▶ **OBJECTIVE**
Retype the following lines without any changes.

Entries from a dataset:

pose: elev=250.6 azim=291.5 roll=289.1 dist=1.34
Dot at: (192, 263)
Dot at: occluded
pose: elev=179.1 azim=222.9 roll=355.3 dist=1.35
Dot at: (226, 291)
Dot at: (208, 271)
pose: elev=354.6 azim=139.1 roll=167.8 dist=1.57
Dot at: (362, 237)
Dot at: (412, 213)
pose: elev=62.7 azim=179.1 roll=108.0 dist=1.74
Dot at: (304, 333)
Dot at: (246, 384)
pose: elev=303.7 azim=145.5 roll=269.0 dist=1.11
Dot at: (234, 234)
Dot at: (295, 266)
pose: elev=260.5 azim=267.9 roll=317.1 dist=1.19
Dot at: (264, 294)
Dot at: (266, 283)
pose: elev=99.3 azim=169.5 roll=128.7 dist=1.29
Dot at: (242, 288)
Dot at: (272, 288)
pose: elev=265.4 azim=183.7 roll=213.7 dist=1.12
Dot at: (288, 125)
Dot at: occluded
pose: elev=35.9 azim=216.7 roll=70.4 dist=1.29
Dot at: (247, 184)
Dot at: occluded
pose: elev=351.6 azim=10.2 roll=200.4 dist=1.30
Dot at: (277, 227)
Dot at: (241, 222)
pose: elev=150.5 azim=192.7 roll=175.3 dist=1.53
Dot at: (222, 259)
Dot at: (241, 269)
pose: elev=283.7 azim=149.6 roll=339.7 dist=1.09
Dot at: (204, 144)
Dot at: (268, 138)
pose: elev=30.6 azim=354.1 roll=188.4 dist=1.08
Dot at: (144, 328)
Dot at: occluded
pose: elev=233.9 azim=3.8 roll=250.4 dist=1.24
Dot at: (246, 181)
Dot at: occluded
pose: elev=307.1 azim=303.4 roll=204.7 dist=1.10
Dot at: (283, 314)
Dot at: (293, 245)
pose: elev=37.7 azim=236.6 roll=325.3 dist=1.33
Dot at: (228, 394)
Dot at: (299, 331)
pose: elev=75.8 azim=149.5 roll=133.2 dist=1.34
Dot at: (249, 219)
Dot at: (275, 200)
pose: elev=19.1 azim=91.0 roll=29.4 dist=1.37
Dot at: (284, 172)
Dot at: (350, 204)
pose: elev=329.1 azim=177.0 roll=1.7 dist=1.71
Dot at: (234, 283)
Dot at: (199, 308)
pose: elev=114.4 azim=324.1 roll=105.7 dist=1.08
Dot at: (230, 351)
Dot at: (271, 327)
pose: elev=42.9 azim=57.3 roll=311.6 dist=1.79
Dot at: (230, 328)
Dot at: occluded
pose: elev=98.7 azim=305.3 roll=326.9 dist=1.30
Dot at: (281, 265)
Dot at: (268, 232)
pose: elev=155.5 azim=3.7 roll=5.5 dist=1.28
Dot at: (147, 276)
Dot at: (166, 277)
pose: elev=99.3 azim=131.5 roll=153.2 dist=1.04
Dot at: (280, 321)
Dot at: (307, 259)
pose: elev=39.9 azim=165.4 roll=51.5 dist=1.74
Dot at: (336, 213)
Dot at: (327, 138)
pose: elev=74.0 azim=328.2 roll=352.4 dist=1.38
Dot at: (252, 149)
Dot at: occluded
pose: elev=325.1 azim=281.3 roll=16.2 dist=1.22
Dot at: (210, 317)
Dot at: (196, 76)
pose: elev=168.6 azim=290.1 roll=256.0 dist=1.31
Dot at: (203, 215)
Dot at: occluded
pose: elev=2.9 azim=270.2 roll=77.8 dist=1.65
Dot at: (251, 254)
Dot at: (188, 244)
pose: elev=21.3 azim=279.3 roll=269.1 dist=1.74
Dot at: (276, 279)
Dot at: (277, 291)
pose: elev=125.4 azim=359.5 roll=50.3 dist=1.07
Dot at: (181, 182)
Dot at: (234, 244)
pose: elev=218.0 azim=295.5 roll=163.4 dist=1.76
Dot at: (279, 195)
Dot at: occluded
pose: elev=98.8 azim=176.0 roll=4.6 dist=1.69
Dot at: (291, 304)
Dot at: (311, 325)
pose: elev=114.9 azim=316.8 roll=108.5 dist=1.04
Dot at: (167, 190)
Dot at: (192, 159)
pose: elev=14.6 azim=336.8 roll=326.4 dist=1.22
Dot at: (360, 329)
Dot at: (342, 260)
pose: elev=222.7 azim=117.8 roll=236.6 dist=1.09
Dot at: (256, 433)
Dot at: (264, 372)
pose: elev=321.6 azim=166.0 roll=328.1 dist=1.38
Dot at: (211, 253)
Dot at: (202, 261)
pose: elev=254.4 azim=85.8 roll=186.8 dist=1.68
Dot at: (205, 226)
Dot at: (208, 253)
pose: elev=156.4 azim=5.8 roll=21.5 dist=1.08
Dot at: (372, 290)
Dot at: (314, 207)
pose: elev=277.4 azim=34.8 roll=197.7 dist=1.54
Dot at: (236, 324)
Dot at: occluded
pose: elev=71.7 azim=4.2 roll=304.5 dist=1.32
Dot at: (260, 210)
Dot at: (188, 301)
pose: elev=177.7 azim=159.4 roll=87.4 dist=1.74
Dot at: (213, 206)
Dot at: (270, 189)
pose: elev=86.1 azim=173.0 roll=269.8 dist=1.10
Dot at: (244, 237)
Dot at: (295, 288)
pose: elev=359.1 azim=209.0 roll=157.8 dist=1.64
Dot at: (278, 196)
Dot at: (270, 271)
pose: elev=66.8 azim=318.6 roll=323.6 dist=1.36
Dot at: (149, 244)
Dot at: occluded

▶ **RESPONSE TO THE TASK**
pose: elev=250.6 azim=291.5 roll=289.1 dist=1.34
Dot at: (192, 263)
Dot at: occluded
pose: elev=179.1 azim=222.9 roll=355.3 dist=1.35
Dot at: (226, 291)
Dot at: (208, 271)
pose: elev=354.6 azim=139.1 roll=167.8 dist=1.57
Dot at: (362, 237)
Dot at: (412, 213)
pose: elev=62.7 azim=179.1 roll=108.0 dist=1.74
Dot at: (304, 333)
Dot at: (246, 384)
pose: elev=303.7 azim=145.5 roll=269.0 dist=1.11
Dot at: (234, 234)
Dot at: (295, 266)
pose: elev=260.5 azim=267.9 roll=317.1 dist=1.19
Dot at: (264, 294)
Dot at: (266, 283)
pose: elev=99.3 azim=169.5 roll=128.7 dist=1.29
Dot at: (242, 288)
Dot at: (272, 288)
pose: elev=265.4 azim=183.7 roll=213.7 dist=1.12
Dot at: (288, 125)
Dot at: occluded
pose: elev=35.9 azim=216.7 roll=70.4 dist=1.29
Dot at: (247, 184)
Dot at: occluded
pose: elev=351.6 azim=10.2 roll=200.4 dist=1.30
Dot at: (277, 227)
Dot at: (241, 222)
pose: elev=150.5 azim=192.7 roll=175.3 dist=1.53
Dot at: (222, 259)
Dot at: (241, 269)
pose: elev=283.7 azim=149.6 roll=339.7 dist=1.09
Dot at: (204, 144)
Dot at: (268, 138)
pose: elev=30.6 azim=354.1 roll=188.4 dist=1.08
Dot at: (144, 328)
Dot at: occluded
pose: elev=233.9 azim=3.8 roll=250.4 dist=1.24
Dot at: (246, 181)
Dot at: occluded
pose: elev=307.1 azim=303.4 roll=204.7 dist=1.10
Dot at: (283, 314)
Dot at: (293, 245)
pose: elev=37.7 azim=236.6 roll=325.3 dist=1.33
Dot at: (228, 394)
Dot at: (299, 331)
pose: elev=75.8 azim=149.5 roll=133.2 dist=1.34
Dot at: (249, 219)
Dot at: (275, 200)
pose: elev=19.1 azim=91.0 roll=29.4 dist=1.37
Dot at: (284, 172)
Dot at: (350, 204)
pose: elev=329.1 azim=177.0 roll=1.7 dist=1.71
Dot at: (234, 283)
Dot at: (199, 308)
pose: elev=114.4 azim=324.1 roll=105.7 dist=1.08
Dot at: (230, 351)
Dot at: (271, 327)
pose: elev=42.9 azim=57.3 roll=311.6 dist=1.79
Dot at: (230, 328)
Dot at: occluded
pose: elev=98.7 azim=305.3 roll=326.9 dist=1.30
Dot at: (281, 265)
Dot at: (268, 232)
pose: elev=155.5 azim=3.7 roll=5.5 dist=1.28
Dot at: (147, 276)
Dot at: (166, 277)
pose: elev=99.3 azim=131.5 roll=153.2 dist=1.04
Dot at: (280, 321)
Dot at: (307, 259)
pose: elev=39.9 azim=165.4 roll=51.5 dist=1.74
Dot at: (336, 213)
Dot at: (327, 138)
pose: elev=74.0 azim=328.2 roll=352.4 dist=1.38
Dot at: (252, 149)
Dot at: occluded
pose: elev=325.1 azim=281.3 roll=16.2 dist=1.22
Dot at: (210, 317)
Dot at: (196, 76)
pose: elev=168.6 azim=290.1 roll=256.0 dist=1.31
Dot at: (203, 215)
Dot at: occluded
pose: elev=2.9 azim=270.2 roll=77.8 dist=1.65
Dot at: (251, 254)
Dot at: (188, 244)
pose: elev=21.3 azim=279.3 roll=269.1 dist=1.74
Dot at: (276, 279)
Dot at: (277, 291)
pose: elev=125.4 azim=359.5 roll=50.3 dist=1.07
Dot at: (181, 182)
Dot at: (234, 244)
pose: elev=218.0 azim=295.5 roll=163.4 dist=1.76
Dot at: (279, 195)
Dot at: occluded
pose: elev=98.8 azim=176.0 roll=4.6 dist=1.69
Dot at: (291, 304)
Dot at: (311, 325)
pose: elev=114.9 azim=316.8 roll=108.5 dist=1.04
Dot at: (167, 190)
Dot at: (192, 159)
pose: elev=14.6 azim=336.8 roll=326.4 dist=1.22
Dot at: (360, 329)
Dot at: (342, 260)
pose: elev=222.7 azim=117.8 roll=236.6 dist=1.09
Dot at: (256, 433)
Dot at: (264, 372)
pose: elev=321.6 azim=166.0 roll=328.1 dist=1.38
Dot at: (211, 253)
Dot at: (202, 261)
pose: elev=254.4 azim=85.8 roll=186.8 dist=1.68
Dot at: (205, 226)
Dot at: (208, 253)
pose: elev=156.4 azim=5.8 roll=21.5 dist=1.08
Dot at: (372, 290)
Dot at: (314, 207)
pose: elev=277.4 azim=34.8 roll=197.7 dist=1.54
Dot at: (236, 324)
Dot at: occluded
pose: elev=71.7 azim=4.2 roll=304.5 dist=1.32
Dot at: (260, 210)
Dot at: (188, 301)
pose: elev=177.7 azim=159.4 roll=87.4 dist=1.74
Dot at: (213, 206)
Dot at: (270, 189)
pose: elev=86.1 azim=173.0 roll=269.8 dist=1.10
Dot at: (244, 237)
Dot at: (295, 288)
pose: elev=359.1 azim=209.0 roll=157.8 dist=1.64
Dot at: (278, 196)
Dot at: (270, 271)
pose: elev=66.8 azim=318.6 roll=323.6 dist=1.36
Dot at: (149, 244)
Dot at: occluded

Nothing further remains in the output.